You won’t find the global competition to cut taxes reported on the front pages of The New York Times or The Washington Post, but that competition has been happening right under our noses for decades.

It’s increasing economic freedom, and persuasively demonstrating its importance and influencing decisions made by individuals and entrepreneurs every waking moment.

Neoclassical economics asserts that economic output is increased when individuals and firms have the economic freedom to utilize labor and capital in the most efficient ways.

Placing higher costs on labor and capital via taxes limits that freedom and creates barriers to the efficient employment of these factors of production. Taxes change the calculations employees and enterprises make in their decisions, and reduce wage growth, job creation, and innovation.

In keeping with this understanding of modern economics, the countries of the Organization for Economic Cooperation and Development have been cutting corporate tax rates to remain competitive in the global market since the 1980s.

Before the ’80s, those countries had corporate tax rates ranging from percentages in the mid-30s up to nearly 60% in Germany and Sweden. Such levels are unheard of today. In fact, every Organization for Economic Cooperation and Development nation now has a corporate tax rate under 35%.

The unweighted average corporate tax rate of those highly developed and wealthy countries is just 23.8%, still lower than the 25.7% average combined federal and state corporate tax rate after passage of the Tax Cuts and Jobs Act in the United States.

France now has the highest rate (34.4%), while Hungary the lowest (9%), thanks to recent economic reforms.

The left would have you believe that the Trump administration’s tax cuts were designed to make the fat cats fatter.

In reality, the corporate tax cuts in the Tax Cuts and Jobs Act were designed to restore the United States’ global competitiveness with the same European economies whose policies the left claims to covet and yearns to import to America. 

The results have been dramatic. According to U.S. census information, 54.8 million people in the U.S. are employed by corporations. A growing body of economic research demonstrates that it’s those workers who ultimately bear the majority of the burden of corporate taxes. 

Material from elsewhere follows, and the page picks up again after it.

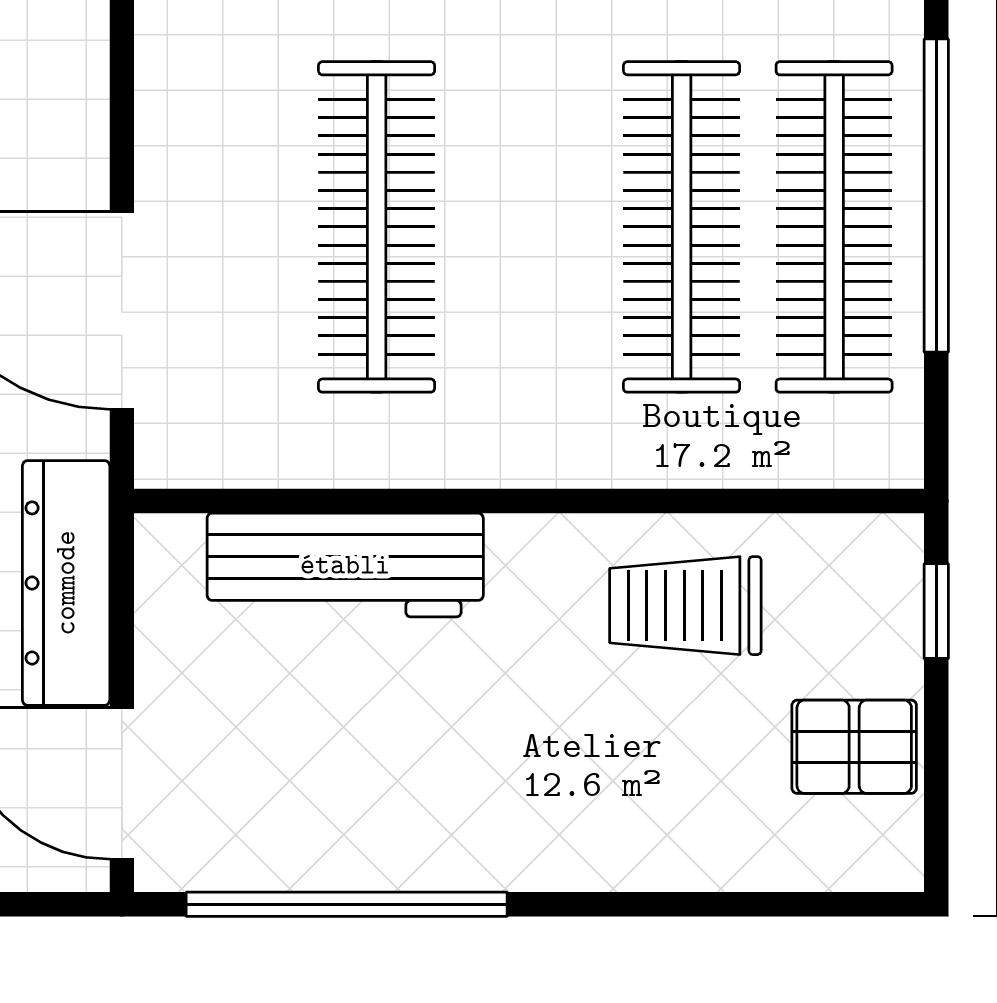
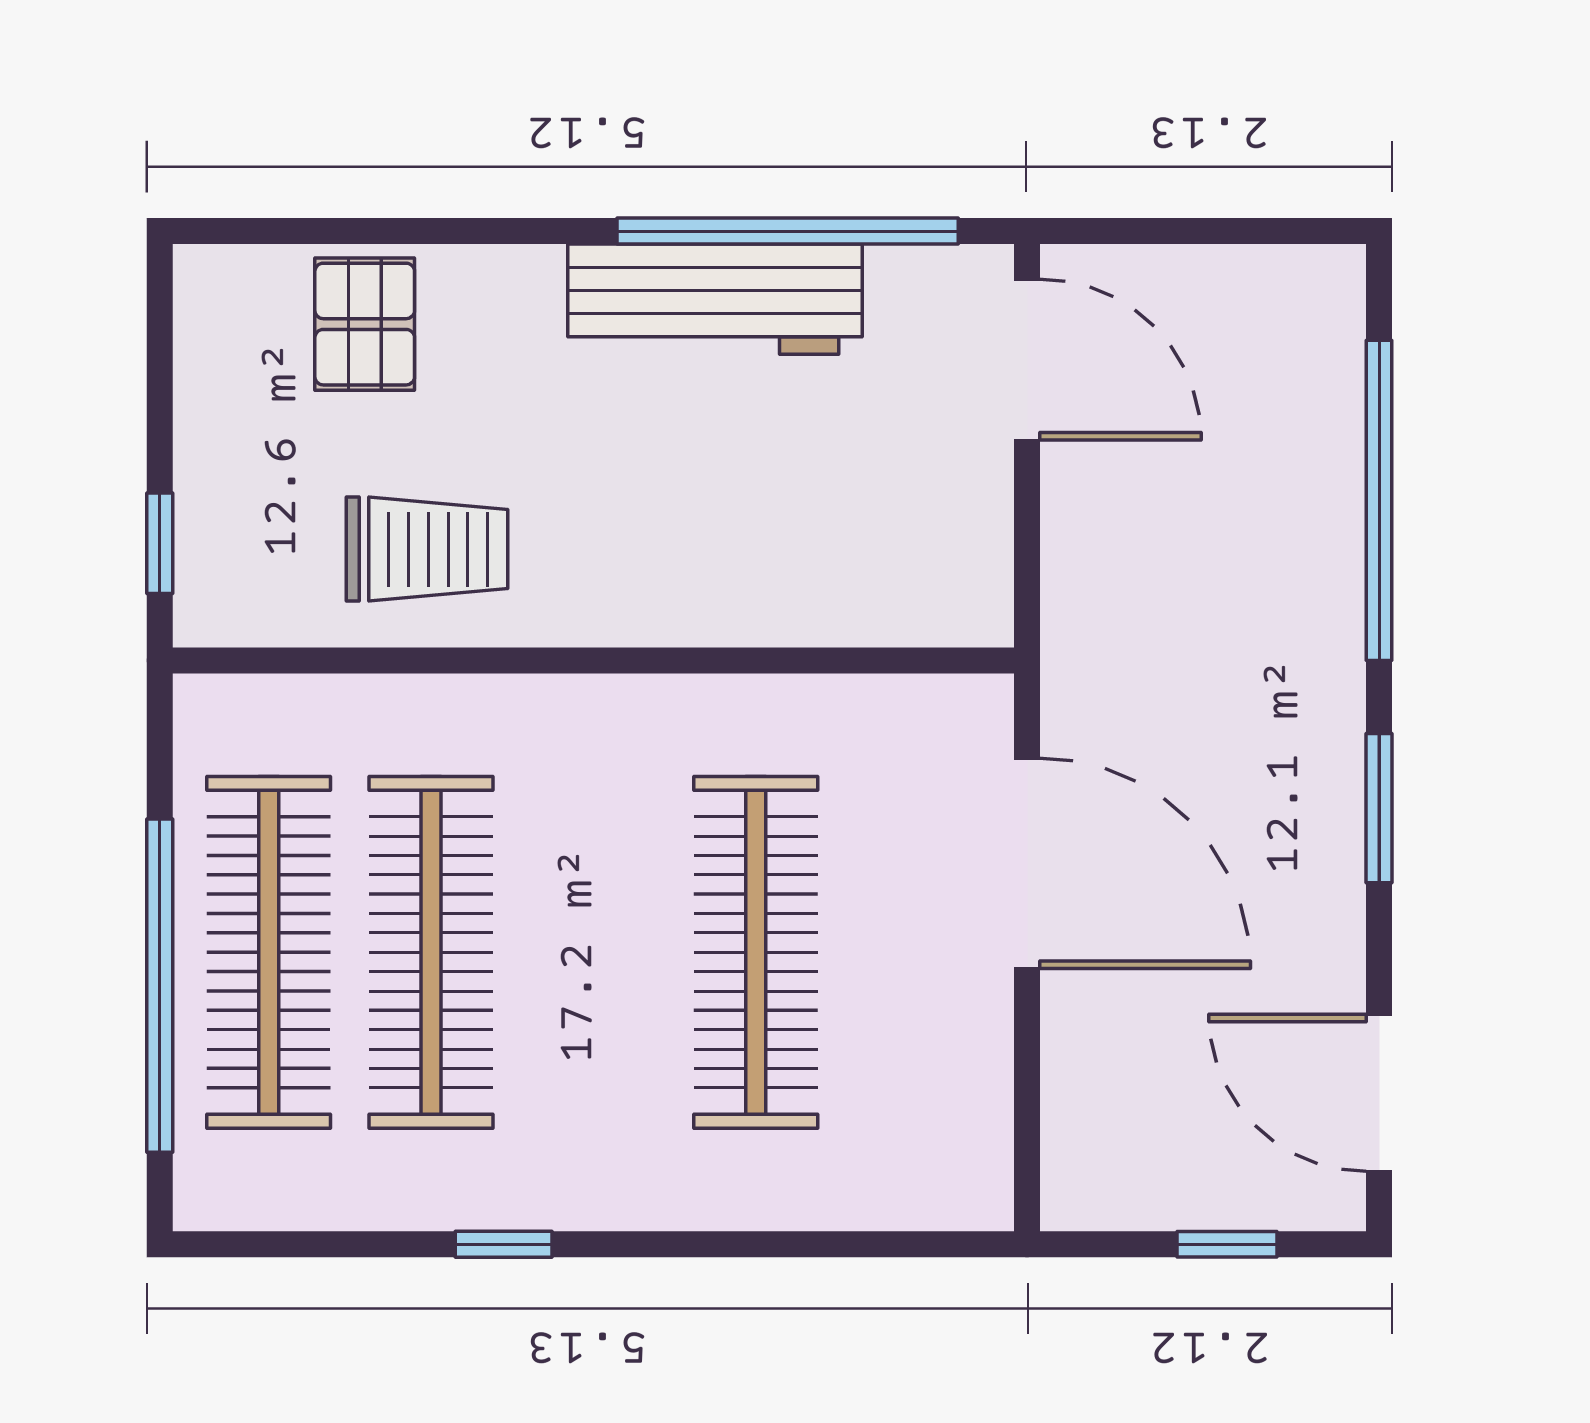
workbench: (345, 565) -> (715, 299), moved, turned 180
dresser: (66, 583) -> (1086, 573), removed
pallet: (854, 747) -> (365, 324), moved, turned 90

With that burden reduced by the Tax Cuts and Jobs Act, they are prospering. Wage growth is at a 10-year high.

The left is swimming against the current of history when it insists on increasing the burden of taxation on free enterprise.

Countries worldwide have understood the benefits to their people of reductions in taxes, and the competition among them to lower rates has helped usher in the greatest era of global prosperity in human history.

The United States was late to join that parade, but now that it has, the American people are reaping the benefits.